> _REQUIREMENT_: Copy every line of text in these records word for word, leaving the pictures out.

[Items from a data source]

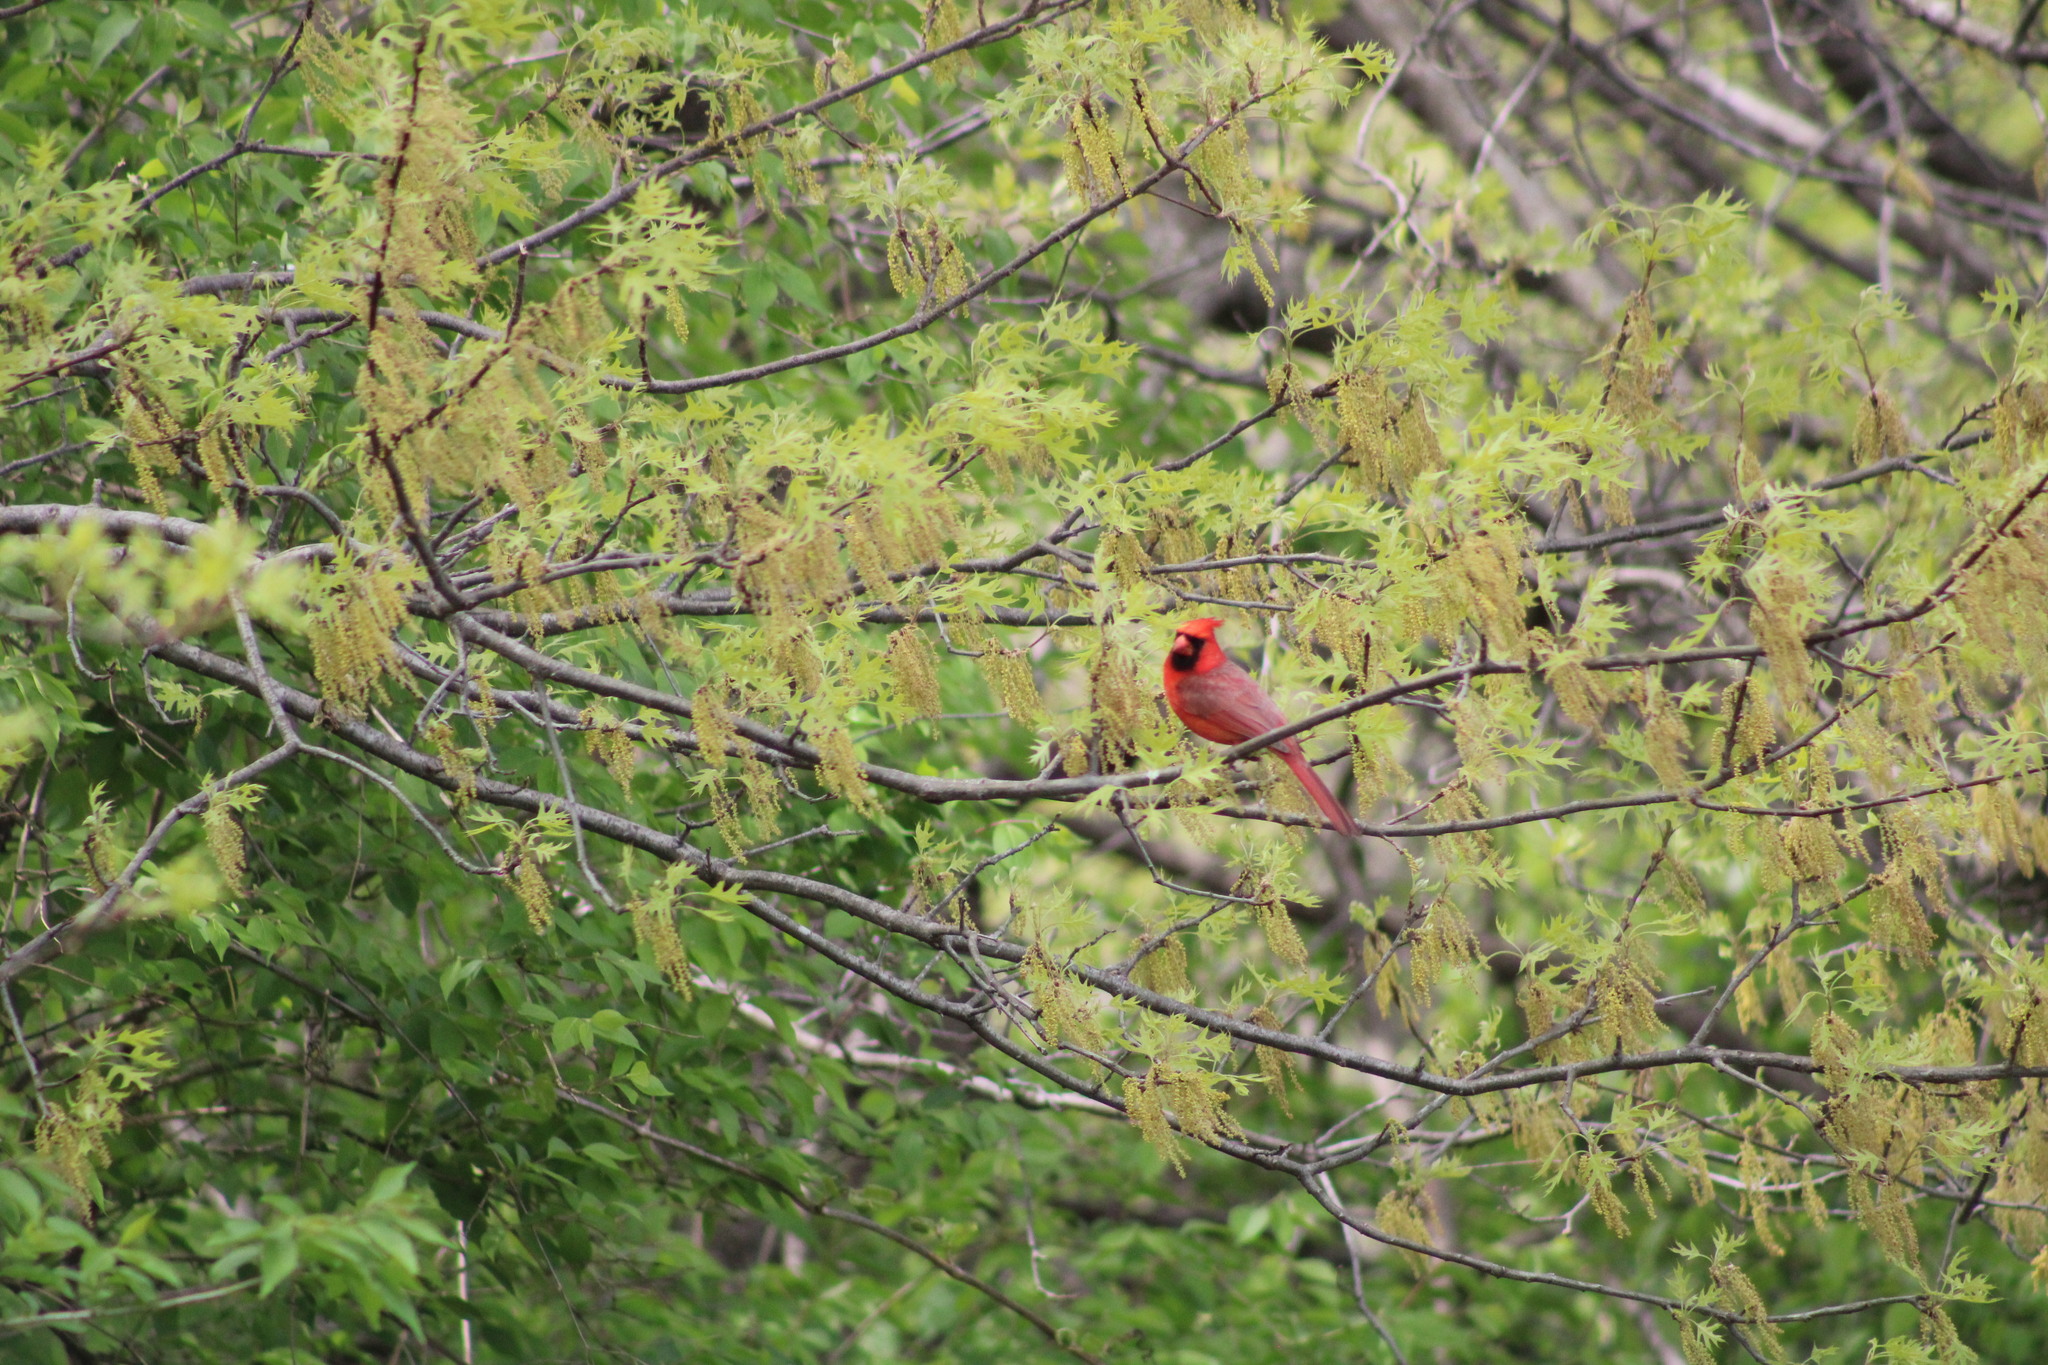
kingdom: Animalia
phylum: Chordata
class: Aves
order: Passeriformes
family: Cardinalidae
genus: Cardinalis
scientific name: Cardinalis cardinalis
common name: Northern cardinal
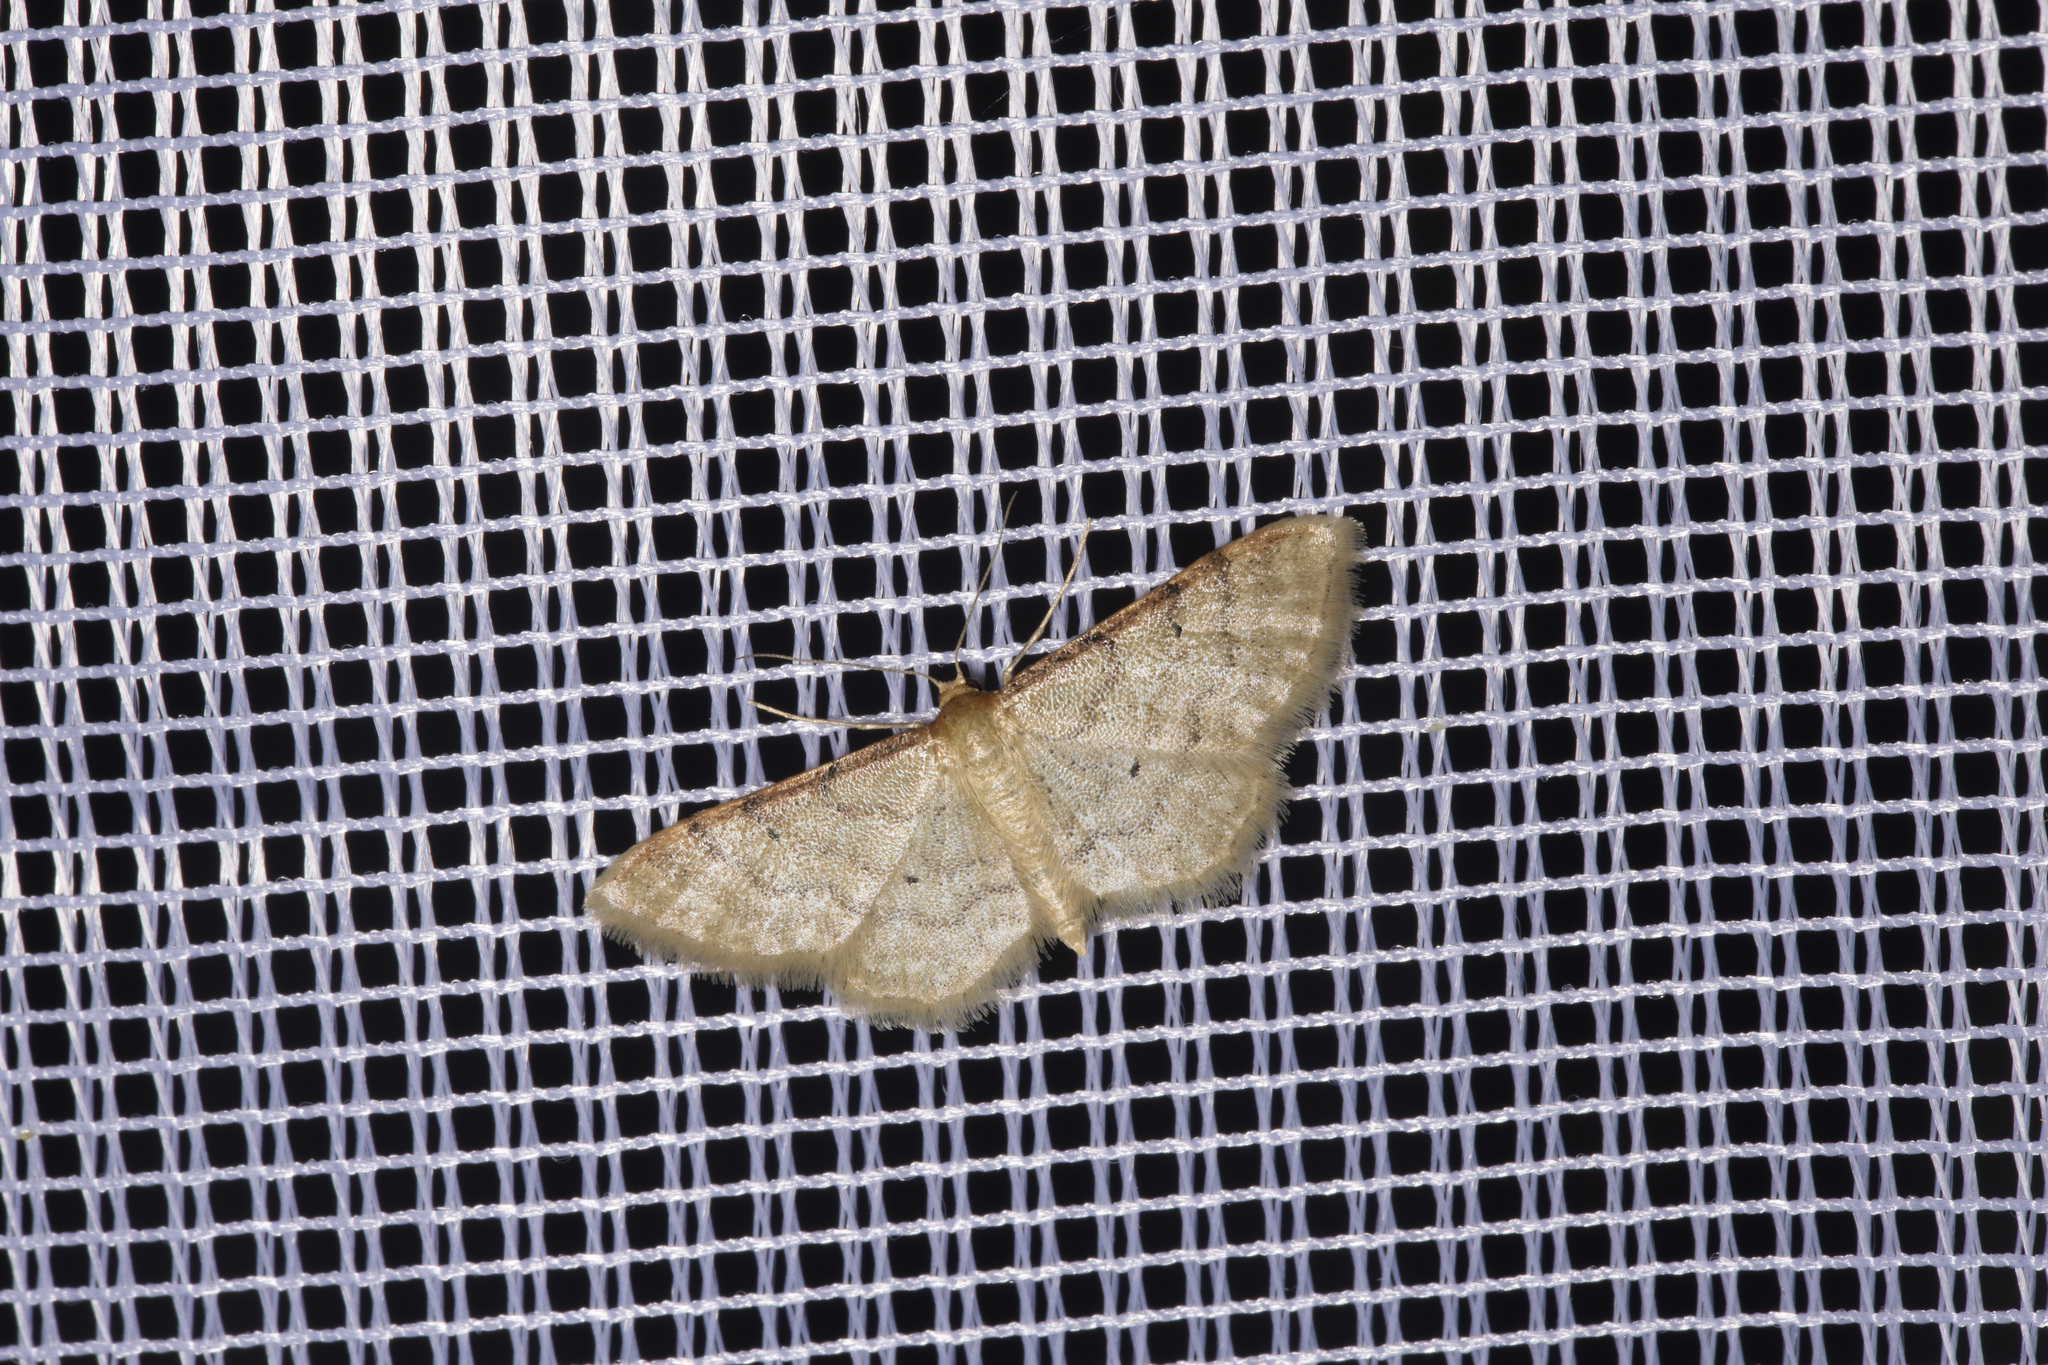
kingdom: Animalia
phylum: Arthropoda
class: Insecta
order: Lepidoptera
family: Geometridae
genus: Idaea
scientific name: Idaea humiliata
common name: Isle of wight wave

> _EXPECTED ANSWER_:
kingdom: Animalia
phylum: Chordata
class: Aves
order: Passeriformes
family: Cardinalidae
genus: Cardinalis
scientific name: Cardinalis cardinalis
common name: Northern cardinal
kingdom: Animalia
phylum: Arthropoda
class: Insecta
order: Lepidoptera
family: Geometridae
genus: Idaea
scientific name: Idaea humiliata
common name: Isle of wight wave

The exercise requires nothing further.